Eduardo en efecto hizo la acción de arrodillarse, pero los brazos de Amalia se lo impidieron. Y en ese momento de entusiasmo y de olvido, la frente de la joven sintió el calor de los abrasados labios de su amado.

Ella no hizo ninguno de esos movimientos violentos y generalmente mentidos de las personas de su sexo en tales casos, recibió sobre su frente el primer beso de Eduardo; oprimió su mano fuertemente entre las suyas; lo miró tiernamente, y fue tranquila, en apariencia, a despertar a la pequeña Luisa.

El amor había recibido el beso, el deber ponía fin a aquella escena.

Eduardo comprendió toda la delicadeza de la conducta de Amalia, y sintió en su alma todo el orgullo de su exquisita elección.

Cuando la niña hubo despertádose, alegre con la presencia de su señora, Eduardo extendió su mano de despedida a Amalia. Ella entonces se quitó de sus cabellos la rosa blanca que había llevado al baile, y se la presentó a Eduardo.

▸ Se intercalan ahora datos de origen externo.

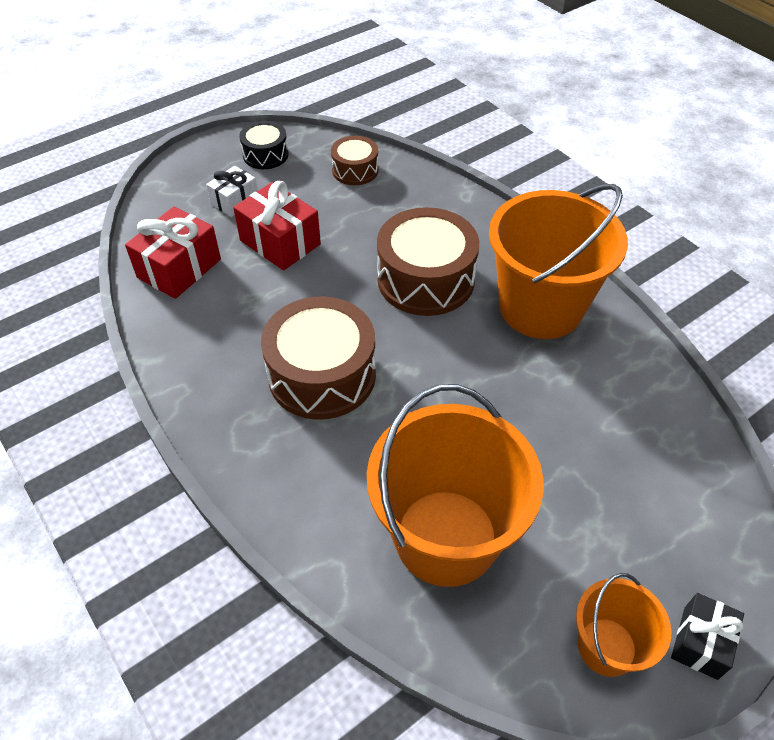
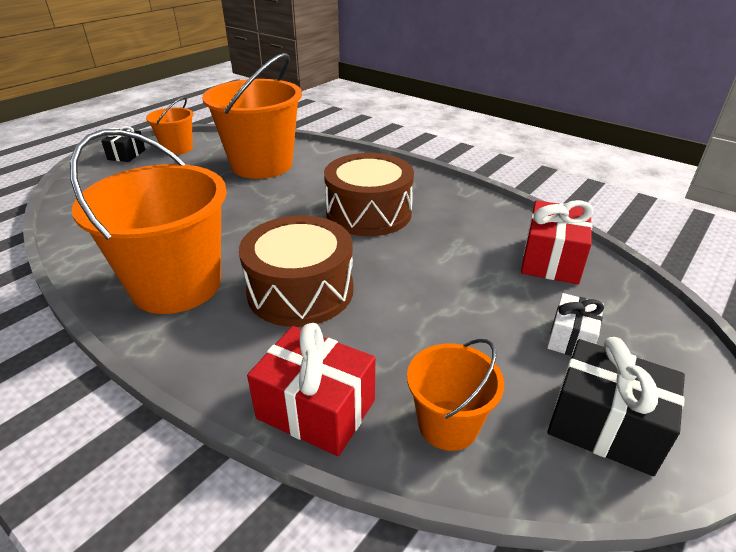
camera: 165 degrees right, 15 degrees down
red gift [233,181,321,271] -> red gift moved to [247,323,375,456]
black drum [239,121,289,169] -> black gift [547,337,685,476]
brown drum [331,136,378,185] -> orange bucket [407,339,504,451]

Un minuto después, su mirada estaba fija aún en la puerta por donde había retirádose el primer hombre que había llamado a la que guarda los secretos afectos en el corazón de una mujer, que responden siempre, pero que rara vez la abren.

En seguida, Luisa echó las llaves, y Amalia entró a su alcoba, a velar las recordaciones de esa noche, a la luz dulce y poética de su alma enamorada.